### 本文抜粋
● ● ● ●

【連載】凌ぎを削るメディカルツーリズム(3)凌ぎを削るメディカルツ-リズム

2013.04.12

特集

編集部

日本、中国人富裕層を取り込む

国内の病院でいち早く医療観光に取り組んだのは、千葉鴨川市の「亀田メディカルセンター」。2009年に国際的な信頼を保証するJCIの認証を国内で初めて取得した。

JCIは、米国の国際的な医療評価機関の認証。認証審査は、極めて厳しい。審査は、医療安全、感染管理、職員の資格確認、組織のリーダーシップなど350の評価基準にパスする必要がある。JCIは、世界の医療患者にとって病院選びの最低条件になっていることから国内の著名な私立病院や県立自治体病院などを中心にJCIの認証取得に動き出した。現在、世界45ヵ国、300の病院が認証されている。

● ● ● ●

### 記録

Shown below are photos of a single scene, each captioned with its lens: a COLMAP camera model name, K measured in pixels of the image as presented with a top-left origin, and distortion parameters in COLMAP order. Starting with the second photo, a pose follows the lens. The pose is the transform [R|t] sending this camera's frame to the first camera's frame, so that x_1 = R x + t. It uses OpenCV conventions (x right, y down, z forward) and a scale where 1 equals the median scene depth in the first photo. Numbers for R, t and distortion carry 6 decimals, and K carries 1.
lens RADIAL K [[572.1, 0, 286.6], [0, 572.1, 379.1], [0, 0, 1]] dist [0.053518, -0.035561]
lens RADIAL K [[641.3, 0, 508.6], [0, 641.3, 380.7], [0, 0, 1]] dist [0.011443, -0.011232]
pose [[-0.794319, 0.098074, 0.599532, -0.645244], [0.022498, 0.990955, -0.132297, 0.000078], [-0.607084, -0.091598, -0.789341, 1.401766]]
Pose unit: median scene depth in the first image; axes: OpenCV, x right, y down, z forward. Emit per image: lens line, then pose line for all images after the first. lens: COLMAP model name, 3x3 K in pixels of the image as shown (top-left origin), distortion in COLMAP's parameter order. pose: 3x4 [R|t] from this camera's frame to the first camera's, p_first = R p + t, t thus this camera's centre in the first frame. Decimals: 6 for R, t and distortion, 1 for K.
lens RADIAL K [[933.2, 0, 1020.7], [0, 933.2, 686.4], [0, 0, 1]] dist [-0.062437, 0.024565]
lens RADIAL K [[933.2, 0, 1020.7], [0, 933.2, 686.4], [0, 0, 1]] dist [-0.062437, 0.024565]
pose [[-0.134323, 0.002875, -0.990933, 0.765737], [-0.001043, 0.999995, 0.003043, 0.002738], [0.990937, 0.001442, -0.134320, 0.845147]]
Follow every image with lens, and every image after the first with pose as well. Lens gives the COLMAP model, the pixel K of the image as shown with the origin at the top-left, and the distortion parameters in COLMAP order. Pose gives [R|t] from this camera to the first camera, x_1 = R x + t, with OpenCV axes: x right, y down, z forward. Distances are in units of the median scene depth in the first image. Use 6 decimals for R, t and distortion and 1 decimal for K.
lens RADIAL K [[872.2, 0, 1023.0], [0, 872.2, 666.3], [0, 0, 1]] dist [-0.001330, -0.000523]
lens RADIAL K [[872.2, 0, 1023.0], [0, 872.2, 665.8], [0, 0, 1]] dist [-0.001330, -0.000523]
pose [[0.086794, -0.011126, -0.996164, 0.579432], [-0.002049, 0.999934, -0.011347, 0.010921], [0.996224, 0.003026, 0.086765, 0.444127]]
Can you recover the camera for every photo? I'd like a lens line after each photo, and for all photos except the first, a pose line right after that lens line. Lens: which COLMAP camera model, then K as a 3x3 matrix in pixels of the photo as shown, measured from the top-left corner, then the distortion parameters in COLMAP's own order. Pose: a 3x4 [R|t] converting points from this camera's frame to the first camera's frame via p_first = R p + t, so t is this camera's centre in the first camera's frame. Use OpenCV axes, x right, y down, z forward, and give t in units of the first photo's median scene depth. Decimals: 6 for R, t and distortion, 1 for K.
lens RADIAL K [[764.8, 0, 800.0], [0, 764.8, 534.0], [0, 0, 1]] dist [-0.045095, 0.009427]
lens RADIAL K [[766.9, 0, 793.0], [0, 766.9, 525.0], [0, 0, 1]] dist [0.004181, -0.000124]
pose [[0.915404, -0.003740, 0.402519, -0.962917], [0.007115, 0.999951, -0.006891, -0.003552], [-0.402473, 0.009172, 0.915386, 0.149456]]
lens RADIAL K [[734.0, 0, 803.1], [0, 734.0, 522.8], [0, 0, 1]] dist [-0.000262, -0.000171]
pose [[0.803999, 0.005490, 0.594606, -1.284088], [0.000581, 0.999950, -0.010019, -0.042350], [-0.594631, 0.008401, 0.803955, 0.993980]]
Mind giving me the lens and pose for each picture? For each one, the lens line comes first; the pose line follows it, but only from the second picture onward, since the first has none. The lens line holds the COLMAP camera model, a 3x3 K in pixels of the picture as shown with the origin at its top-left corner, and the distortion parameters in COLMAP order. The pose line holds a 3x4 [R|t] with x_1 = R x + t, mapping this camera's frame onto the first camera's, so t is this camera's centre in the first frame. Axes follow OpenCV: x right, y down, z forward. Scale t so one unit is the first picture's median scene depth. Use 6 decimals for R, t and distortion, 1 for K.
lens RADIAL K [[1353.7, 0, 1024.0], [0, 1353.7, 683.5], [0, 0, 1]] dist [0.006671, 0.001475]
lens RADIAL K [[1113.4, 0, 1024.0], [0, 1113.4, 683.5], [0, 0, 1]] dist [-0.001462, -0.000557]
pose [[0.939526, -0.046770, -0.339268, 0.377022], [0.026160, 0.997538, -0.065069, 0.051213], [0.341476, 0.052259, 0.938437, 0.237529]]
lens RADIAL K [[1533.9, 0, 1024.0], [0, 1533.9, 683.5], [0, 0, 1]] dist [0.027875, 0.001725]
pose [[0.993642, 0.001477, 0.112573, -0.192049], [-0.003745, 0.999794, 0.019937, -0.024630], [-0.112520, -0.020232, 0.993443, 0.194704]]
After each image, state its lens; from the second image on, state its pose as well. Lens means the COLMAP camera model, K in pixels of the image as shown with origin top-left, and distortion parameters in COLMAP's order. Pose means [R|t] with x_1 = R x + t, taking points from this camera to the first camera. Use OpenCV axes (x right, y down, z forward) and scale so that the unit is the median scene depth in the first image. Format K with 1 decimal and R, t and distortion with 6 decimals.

● ● ● ●

### やるべきこと
1. 次の(a)〜(c)が医療観光の文章の内容と合っているかどうか、それぞれ「はい」か「いいえ」で答えてください。判断の決め手となった本文の語句もそのまま引用してください。
(a) 亀田メディカルセンターは、2009年にJCIの認証を国内で初めて取得した。
(b) JCIの認証審査では、100の評価基準にパスする必要がある。
(c) 現在、JCIの認証を受けている病院は世界で45ある。
2. 医療観光の文章を、最後の文の後から書き進めてください。
記録を参照する必要はありません。

### 回答
1.
(a) はい。「2009年に国際的な信頼を保証するJCIの認証を国内で初めて取得した」
(b) いいえ。「350の評価基準にパスする必要がある」
(c) いいえ。「現在、世界45ヵ国、300の病院が認証されている」

2.
世界のメディカルツーリズムに乗り遅れまいと徳島県は、日本の自治体でいち早く医療観光に乗り出した。5年前から県内の大学病院と大手旅行会社の日本旅行と組んで中国人向けに糖尿病検査ツアーを企画。県内の大学病院に導入した全身を一度で診療・診断できる高度医療装置「陽電子放射断層撮影」を使って患者を診断。徳島県産の海藻を使った低カロリー食品、うず潮観光などをセットにして中国の患者と家族を呼び込んでいる。また、日本旅行は、大阪市の医療法人「聖援会」と提携して人間ドッグを受けた後、観光は東京、大阪など好きなところに行けるオーダーメイドが好評。

この中国人向け医療観光の値段は、一人平均100万円。中には、ホテルのデラックスル―ムや移動時にリムジンを手配、食事は三ツ星レストランと超豪華な観光を行う超富裕層もいる。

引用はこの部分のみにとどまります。